エヴェレスト 神々の山嶺 (角川文庫)

8件の記録
- ひなたの本好き@054-10ps2025年9月22日読み終わった@ 恒久読了。 あとがきで筆者が書いている通り、ストーリーとしては極めてシンプルなものだったと思う。 それでも文庫で1,000p近い文量となっているのは、山と山に挑む人間の迫力をひたすらにこれでもかと描いているからではなかろうか。 羽生の手記然り、深町の南西壁アタックに然り、その書き込みの徹底ぶりに鳥肌が立つ。 安全な室内で読んでいるのに、自らも雪山に身を晒しているようだった。 たびたび問われる『なぜ山に登るのか』という問いは、自分がずっと抱いている『なぜ本を読むのか』という問いに通じるところがある気がしている。 作中で出てきた『人は何らかの途上にある』『山から生きて帰り、また山に戻り、それを繰り返し続ける』というある種のアンサーめいた言葉は、これからの自分の糧となるだろう。

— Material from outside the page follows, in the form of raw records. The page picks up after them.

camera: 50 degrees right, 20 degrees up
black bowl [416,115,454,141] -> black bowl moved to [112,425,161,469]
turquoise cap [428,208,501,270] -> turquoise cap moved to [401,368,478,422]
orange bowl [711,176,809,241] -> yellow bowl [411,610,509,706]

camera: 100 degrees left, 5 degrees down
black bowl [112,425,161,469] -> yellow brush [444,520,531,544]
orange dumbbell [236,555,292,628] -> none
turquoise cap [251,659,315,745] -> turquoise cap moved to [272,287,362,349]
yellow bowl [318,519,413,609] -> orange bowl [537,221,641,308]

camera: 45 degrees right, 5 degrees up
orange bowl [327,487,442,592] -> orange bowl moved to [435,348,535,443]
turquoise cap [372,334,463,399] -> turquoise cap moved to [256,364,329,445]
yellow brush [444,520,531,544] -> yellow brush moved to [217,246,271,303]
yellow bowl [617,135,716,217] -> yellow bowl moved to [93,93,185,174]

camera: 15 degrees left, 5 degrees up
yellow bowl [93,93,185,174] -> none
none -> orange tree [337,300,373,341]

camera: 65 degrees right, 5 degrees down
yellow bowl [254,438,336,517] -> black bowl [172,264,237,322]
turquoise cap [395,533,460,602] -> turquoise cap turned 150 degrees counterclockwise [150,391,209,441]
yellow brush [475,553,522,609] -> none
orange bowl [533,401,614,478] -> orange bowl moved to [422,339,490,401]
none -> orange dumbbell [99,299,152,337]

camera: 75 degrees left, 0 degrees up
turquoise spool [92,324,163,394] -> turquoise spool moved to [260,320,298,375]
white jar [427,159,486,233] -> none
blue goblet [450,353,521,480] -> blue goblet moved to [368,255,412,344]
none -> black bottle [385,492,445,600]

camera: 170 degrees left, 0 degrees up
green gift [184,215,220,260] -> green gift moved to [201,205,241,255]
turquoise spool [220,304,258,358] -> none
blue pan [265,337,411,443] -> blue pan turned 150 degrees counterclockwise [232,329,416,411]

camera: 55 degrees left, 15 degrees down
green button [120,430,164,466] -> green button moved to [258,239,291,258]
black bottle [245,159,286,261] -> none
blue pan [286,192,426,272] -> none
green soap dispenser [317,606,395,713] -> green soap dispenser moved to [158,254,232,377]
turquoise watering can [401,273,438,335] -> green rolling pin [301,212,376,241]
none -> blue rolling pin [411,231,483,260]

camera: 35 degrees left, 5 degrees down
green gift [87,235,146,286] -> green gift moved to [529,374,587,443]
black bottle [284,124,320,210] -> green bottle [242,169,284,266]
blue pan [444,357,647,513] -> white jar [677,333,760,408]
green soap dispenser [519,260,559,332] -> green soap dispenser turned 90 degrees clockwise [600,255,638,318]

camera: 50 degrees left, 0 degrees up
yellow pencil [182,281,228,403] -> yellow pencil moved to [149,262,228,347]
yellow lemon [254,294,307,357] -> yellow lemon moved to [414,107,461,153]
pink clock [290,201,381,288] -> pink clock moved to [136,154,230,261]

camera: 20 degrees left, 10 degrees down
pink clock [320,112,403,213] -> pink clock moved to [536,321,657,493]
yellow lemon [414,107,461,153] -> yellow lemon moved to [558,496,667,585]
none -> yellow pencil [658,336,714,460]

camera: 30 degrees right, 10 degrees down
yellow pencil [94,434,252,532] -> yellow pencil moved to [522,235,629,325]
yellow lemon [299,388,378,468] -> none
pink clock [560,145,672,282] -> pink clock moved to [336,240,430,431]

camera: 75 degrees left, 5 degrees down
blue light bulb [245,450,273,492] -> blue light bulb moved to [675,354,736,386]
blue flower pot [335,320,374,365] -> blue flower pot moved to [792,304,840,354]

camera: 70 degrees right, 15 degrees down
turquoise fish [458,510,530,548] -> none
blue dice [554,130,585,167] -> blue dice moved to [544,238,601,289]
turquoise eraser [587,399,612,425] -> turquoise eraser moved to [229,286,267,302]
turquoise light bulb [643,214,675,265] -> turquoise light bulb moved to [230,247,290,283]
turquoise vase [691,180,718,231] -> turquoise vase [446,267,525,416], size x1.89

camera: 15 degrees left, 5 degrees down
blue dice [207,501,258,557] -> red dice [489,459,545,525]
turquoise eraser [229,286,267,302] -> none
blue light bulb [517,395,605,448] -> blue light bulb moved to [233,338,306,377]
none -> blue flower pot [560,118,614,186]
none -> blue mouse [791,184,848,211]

- ひなたの本好き@054-10ps2025年9月13日読んでる@ 恒久p.893まで。 序盤の羽生の手記でも感じたが、夢枕獏は雪山での心理的極限状態を描くのが絶望的に上手い。 短い文章で畳み掛けるように登場人物の心情を吐き出させ続けるので一気に引き込まれてしまい、安全な場所で読んでいるはずのこちらまで気付けば息が止まっている。 エヴェレストのような最高峰の雪山では誰がいつ死んでもおかしくないことがここまで読んでいて嫌というほど分からされているので、羽生や深町が頂上を踏めるのか、そして生きて帰れるのかが全く読めない。すごい読書体験をしている。